*PROBLEM*: Using the records below, give again exactly the lines from the line that contains "مجھے دارالعلوم یا" through the line that contains "July 2, 2021", both ends included, and only those.
(SOURCE DATA)
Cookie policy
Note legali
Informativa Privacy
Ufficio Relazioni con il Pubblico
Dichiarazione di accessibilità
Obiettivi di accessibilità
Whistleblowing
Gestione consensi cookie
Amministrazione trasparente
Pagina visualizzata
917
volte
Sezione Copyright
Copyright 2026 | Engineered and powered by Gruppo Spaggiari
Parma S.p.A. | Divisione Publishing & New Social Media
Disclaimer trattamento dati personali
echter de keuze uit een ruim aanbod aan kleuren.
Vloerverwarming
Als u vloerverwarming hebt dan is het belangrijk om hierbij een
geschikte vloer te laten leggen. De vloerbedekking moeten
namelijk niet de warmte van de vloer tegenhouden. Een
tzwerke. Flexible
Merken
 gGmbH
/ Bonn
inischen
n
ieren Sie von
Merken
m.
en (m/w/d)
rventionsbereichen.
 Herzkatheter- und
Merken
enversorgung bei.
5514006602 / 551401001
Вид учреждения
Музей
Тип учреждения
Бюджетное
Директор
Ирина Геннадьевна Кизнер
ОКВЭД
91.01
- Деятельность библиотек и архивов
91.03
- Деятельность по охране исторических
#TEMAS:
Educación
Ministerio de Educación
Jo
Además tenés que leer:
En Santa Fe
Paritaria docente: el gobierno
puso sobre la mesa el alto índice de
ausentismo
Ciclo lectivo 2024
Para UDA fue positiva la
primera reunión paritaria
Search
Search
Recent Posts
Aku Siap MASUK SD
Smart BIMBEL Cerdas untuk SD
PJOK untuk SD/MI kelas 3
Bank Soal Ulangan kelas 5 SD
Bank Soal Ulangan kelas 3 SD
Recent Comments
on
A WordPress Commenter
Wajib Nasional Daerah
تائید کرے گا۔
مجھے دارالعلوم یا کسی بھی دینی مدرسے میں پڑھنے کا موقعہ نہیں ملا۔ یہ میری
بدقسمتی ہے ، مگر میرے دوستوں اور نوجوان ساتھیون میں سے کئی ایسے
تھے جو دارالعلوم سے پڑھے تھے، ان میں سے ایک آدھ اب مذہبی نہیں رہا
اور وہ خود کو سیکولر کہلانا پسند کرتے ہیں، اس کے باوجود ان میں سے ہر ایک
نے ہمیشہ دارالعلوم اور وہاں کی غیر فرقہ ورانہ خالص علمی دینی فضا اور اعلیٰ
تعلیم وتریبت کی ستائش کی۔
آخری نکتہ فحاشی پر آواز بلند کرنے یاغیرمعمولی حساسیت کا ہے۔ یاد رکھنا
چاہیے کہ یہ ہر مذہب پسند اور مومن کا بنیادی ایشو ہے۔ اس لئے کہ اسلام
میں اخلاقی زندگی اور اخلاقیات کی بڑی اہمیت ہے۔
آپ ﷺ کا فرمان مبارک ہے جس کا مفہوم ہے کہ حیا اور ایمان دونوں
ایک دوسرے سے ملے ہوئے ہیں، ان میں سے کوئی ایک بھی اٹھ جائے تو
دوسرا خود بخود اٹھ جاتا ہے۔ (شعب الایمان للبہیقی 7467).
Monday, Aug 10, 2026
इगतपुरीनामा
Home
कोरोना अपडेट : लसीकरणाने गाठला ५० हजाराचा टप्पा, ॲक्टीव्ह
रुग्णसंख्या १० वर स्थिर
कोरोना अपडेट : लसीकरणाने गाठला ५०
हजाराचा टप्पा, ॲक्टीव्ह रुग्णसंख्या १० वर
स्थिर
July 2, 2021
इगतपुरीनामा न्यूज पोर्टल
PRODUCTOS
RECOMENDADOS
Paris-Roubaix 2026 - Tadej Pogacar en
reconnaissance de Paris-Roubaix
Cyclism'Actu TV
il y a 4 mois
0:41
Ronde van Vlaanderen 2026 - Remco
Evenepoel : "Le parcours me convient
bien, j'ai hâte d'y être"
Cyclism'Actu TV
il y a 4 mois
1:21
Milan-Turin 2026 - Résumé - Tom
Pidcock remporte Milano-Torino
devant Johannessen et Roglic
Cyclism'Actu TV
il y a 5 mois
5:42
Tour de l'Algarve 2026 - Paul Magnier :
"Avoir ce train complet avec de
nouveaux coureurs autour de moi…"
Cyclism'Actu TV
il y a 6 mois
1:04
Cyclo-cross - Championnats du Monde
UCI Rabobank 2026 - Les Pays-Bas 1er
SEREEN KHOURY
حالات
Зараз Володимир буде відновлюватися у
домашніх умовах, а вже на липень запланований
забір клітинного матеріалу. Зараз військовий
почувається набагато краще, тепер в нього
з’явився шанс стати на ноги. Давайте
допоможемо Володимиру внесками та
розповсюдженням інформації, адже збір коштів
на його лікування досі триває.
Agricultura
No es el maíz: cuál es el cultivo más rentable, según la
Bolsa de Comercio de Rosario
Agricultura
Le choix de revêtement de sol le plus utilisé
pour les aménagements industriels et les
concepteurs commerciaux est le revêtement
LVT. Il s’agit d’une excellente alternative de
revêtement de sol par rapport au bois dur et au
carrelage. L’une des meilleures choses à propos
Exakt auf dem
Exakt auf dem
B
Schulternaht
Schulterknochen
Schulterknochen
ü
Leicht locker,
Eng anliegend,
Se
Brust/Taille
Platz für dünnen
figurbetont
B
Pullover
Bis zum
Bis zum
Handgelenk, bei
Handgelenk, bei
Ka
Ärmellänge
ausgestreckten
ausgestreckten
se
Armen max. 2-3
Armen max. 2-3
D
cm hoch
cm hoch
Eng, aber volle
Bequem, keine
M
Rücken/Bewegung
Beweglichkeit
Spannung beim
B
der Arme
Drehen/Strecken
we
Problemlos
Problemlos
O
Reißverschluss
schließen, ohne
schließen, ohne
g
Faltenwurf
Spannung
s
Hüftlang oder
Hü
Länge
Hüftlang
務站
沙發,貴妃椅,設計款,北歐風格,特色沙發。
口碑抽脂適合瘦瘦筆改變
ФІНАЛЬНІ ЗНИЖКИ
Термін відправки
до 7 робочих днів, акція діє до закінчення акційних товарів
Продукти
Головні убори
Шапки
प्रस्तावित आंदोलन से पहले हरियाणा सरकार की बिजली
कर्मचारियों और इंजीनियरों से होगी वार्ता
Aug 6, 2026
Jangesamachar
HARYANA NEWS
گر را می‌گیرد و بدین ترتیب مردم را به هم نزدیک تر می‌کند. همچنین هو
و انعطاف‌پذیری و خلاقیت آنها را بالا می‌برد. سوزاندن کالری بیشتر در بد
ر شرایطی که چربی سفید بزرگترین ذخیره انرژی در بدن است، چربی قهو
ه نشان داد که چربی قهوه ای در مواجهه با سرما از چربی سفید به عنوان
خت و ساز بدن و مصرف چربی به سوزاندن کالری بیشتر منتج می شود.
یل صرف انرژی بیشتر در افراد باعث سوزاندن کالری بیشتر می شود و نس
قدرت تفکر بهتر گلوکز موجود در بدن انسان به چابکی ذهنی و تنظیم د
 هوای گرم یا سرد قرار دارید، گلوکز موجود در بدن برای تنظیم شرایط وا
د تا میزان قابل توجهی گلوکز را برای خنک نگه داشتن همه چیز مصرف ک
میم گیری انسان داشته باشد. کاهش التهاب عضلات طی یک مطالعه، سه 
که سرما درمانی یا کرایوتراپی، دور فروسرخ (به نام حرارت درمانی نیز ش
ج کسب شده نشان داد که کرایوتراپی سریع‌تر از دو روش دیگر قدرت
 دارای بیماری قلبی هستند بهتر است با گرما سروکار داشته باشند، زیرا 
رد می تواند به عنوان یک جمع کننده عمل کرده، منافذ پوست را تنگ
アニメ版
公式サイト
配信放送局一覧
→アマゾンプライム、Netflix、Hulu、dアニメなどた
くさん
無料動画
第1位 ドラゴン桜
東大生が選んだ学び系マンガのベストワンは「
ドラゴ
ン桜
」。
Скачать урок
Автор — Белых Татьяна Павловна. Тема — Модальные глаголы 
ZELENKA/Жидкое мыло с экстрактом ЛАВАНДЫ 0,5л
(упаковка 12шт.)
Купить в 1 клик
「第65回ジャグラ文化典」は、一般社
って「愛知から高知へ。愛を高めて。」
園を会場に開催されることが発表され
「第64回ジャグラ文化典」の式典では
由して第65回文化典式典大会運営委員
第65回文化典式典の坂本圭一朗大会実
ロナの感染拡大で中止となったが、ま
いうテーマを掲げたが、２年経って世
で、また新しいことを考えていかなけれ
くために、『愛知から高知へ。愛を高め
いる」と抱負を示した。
(End SOURCE DATA)
*ANSWER SPACE*:
مجھے دارالعلوم یا کسی بھی دینی مدرسے میں پڑھنے کا موقعہ نہیں ملا۔ یہ میری
بدقسمتی ہے ، مگر میرے دوستوں اور نوجوان ساتھیون میں سے کئی ایسے
تھے جو دارالعلوم سے پڑھے تھے، ان میں سے ایک آدھ اب مذہبی نہیں رہا
اور وہ خود کو سیکولر کہلانا پسند کرتے ہیں، اس کے باوجود ان میں سے ہر ایک
نے ہمیشہ دارالعلوم اور وہاں کی غیر فرقہ ورانہ خالص علمی دینی فضا اور اعلیٰ
تعلیم وتریبت کی ستائش کی۔
آخری نکتہ فحاشی پر آواز بلند کرنے یاغیرمعمولی حساسیت کا ہے۔ یاد رکھنا
چاہیے کہ یہ ہر مذہب پسند اور مومن کا بنیادی ایشو ہے۔ اس لئے کہ اسلام
میں اخلاقی زندگی اور اخلاقیات کی بڑی اہمیت ہے۔
آپ ﷺ کا فرمان مبارک ہے جس کا مفہوم ہے کہ حیا اور ایمان دونوں
ایک دوسرے سے ملے ہوئے ہیں، ان میں سے کوئی ایک بھی اٹھ جائے تو
دوسرا خود بخود اٹھ جاتا ہے۔ (شعب الایمان للبہیقی 7467).
Monday, Aug 10, 2026
इगतपुरीनामा
Home
कोरोना अपडेट : लसीकरणाने गाठला ५० हजाराचा टप्पा, ॲक्टीव्ह
रुग्णसंख्या १० वर स्थिर
कोरोना अपडेट : लसीकरणाने गाठला ५०
हजाराचा टप्पा, ॲक्टीव्ह रुग्णसंख्या १० वर
स्थिर
July 2, 2021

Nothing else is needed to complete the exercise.